◆ **Brano scelto**
⟨

Leggetevi questi: http://www.polyarchy.org/essays/italiano/socialismo.html

-Secondo te, la rivoluzione è un atto necessario? E, più in generale, come ti poni di fronte alla violenza?
Se l'umanità` o in generale un popolo desidera` "crescere" e questo penso significhi autodeterminazione e libertà` nel poterlo fare, allora e` necessario un cambiamento radicale dell'impostazione della società attuale: una rivoluzione appunto! Nella attuale configurazione della società` democratica dove mi/ci troviamo a vivere è una farsa istituzionalizzata, la democrazia, come il socialismo reale, ha espresso in questi anni i propri limiti più' forti: la nostra vita e` dominata ad ogni livello da realtà` che si sono distaccate totalmente dalle pratiche reali della gente: basti pensare al consumo di droghe quali la Marijuana o l'hascisc che pur essendo consumate da una larga parte della popolazione si ritrovano ad essere vietate in quanto la società` civile le ritiene dannose al quieto vivere, peccato che nessuno e` mai deceduto da consumo da THC (e` probabilmente questo non avverrà` mai se non facendosi colpire con un blocco da 50 Kg di Afgano) mentre l'alcool viene venduto tranquillamente senza problema alcuno in quanto ormai e` nella cultura moderna (forse perché' in Italia e` pieno di vigne, mentre di Marijuana ne coltivano ben poca nonostante l'origine del nome "Canavese"). Purtroppo questo si allarga a tutti i settori della vita.

-È vero che sei ingrassato?

⟩

◆ **Sezione dati**
⟨

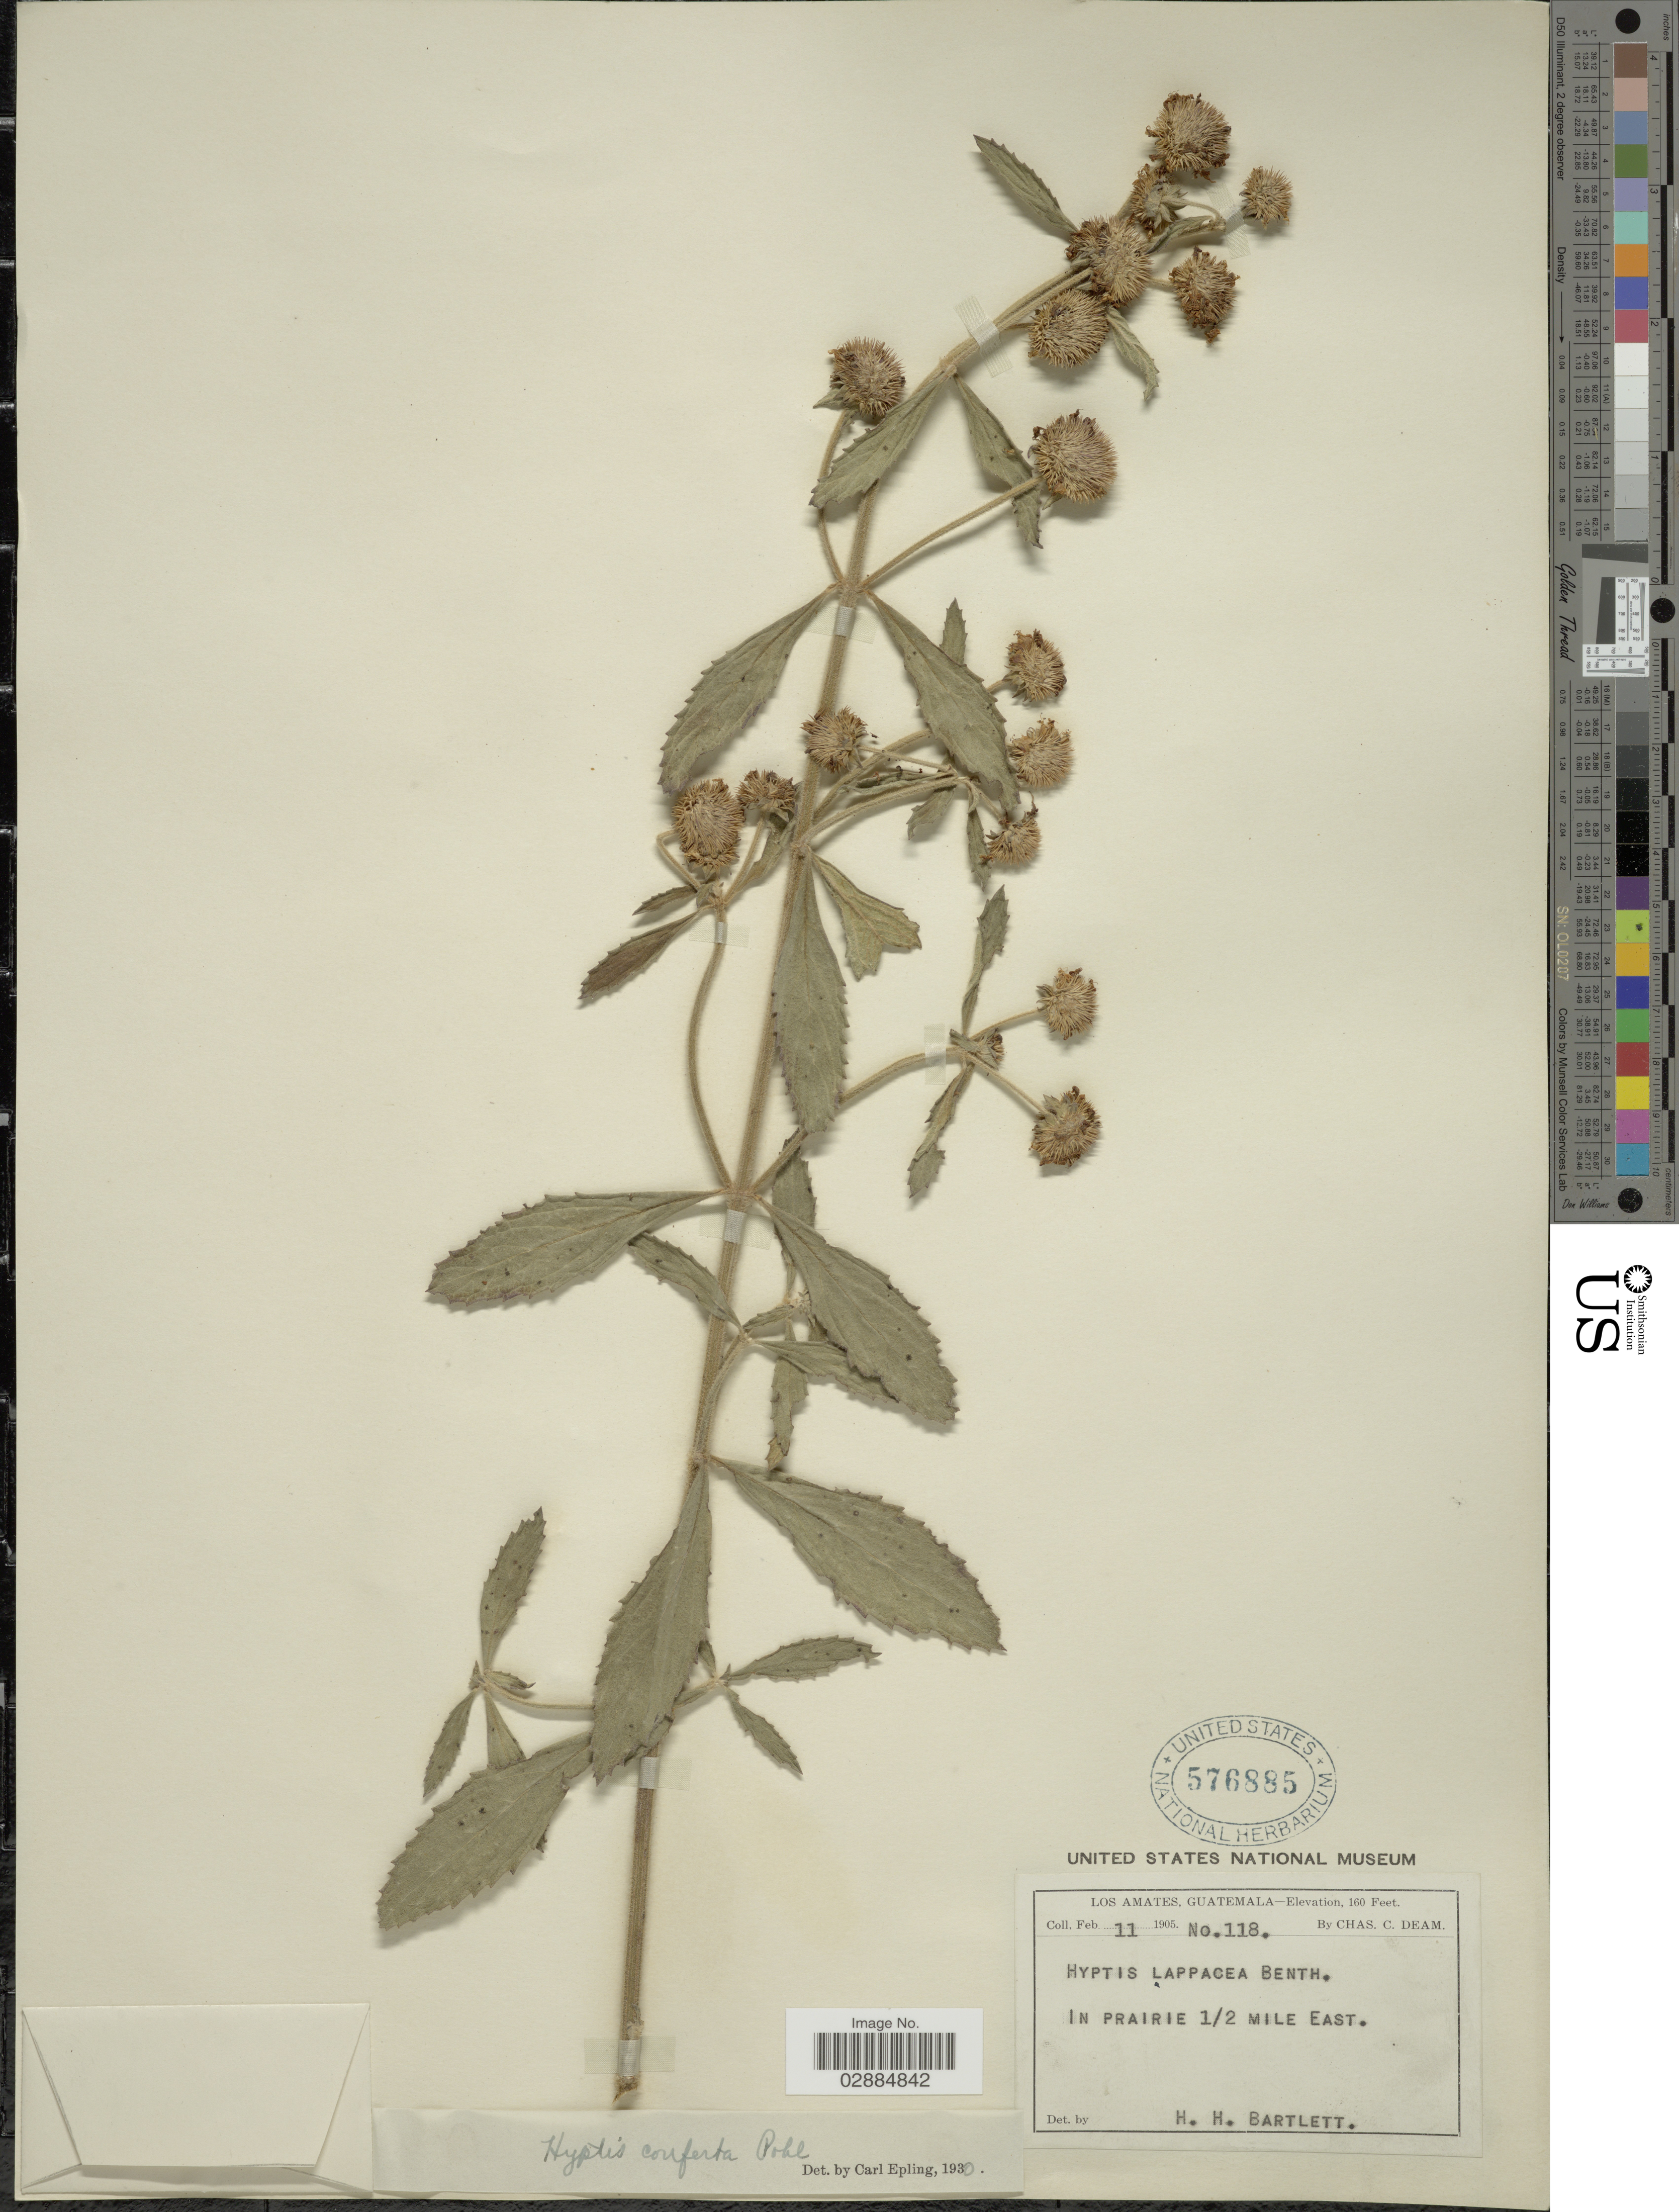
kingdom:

⟩

◆ **Da svolgere**
a - Trasforma in un elenco puntato più breve il paragrafo del testo sulla rivoluzione che comincia con «Se l'umanità o in generale un popolo», conservandone i fatti principali.
b - Spiega, per favore, in una o due frasi perché, secondo il testo sulla rivoluzione, marijuana e hascisc sono vietati mentre l'alcol si vende liberamente.
c - Scrivi il seguito del testo sulla rivoluzione a partire dall'ultima frase riportata.

◆ **Soluzioni**
a -
- Se un popolo vuole "crescere", cioè autodeterminarsi ed essere libero di farlo, serve un cambiamento radicale della società attuale: una rivoluzione.
- La democrazia in cui si vive oggi è una farsa istituzionalizzata e, come il socialismo reale, ha mostrato in questi anni i suoi limiti più forti.
- La vita è dominata a ogni livello da realtà del tutto staccate dalle pratiche reali della gente.
- Esempio: marijuana e hascisc sono vietati perché la società civile li ritiene dannosi al quieto vivere, anche se li consuma una larga parte della popolazione e nessuno è mai morto per il THC. L'alcol invece si vende senza problemi perché ormai fa parte della cultura moderna.
- Questa situazione si estende a tutti i settori della vita.

b - Marijuana e hascisc sono vietati perché la società civile li ritiene dannosi al quieto vivere, anche se li consuma una larga parte della popolazione. L'alcol invece si vende senza problemi perché ormai fa parte della cultura moderna.

c -
Secondo la mia bilancia si, deve essere merito dell'opulenza che cerca di conquistarmi...

-Escludi la presenza di entità sovrannaturali, magari inorganiche?
Mi spieghi come una entità sovrannaturale potrebbe essere organica? se ti riferisci all'anima dei morti o simili, posso solo affermare che la mia anima da scienziato le escluderebbe, tuttavia ho spesso sentito parlare di avvenimenti contro il razional-pensiero che mi hanno messo dei dubbi... non ho la dimostrazione che non esistono di conseguenza diciamo che non la escludo, inorganiche o no...

-La scienza, secondo te, fino a che punto si può spingere?
Diciamo che non capisco in che senso, forse puo` arrivare a spiegare se stessa (chissa` cosa ne penserebbe Goedel...).

-Preferisci la Palmas o la Canalis?ù
Trattandole tutte e due come prodotti industriali della demagogia sessuale, posso dire di preferire di più' la Palmas in quanto l'essersi rifatta il seno a 2x anni significa che e` proprio tr...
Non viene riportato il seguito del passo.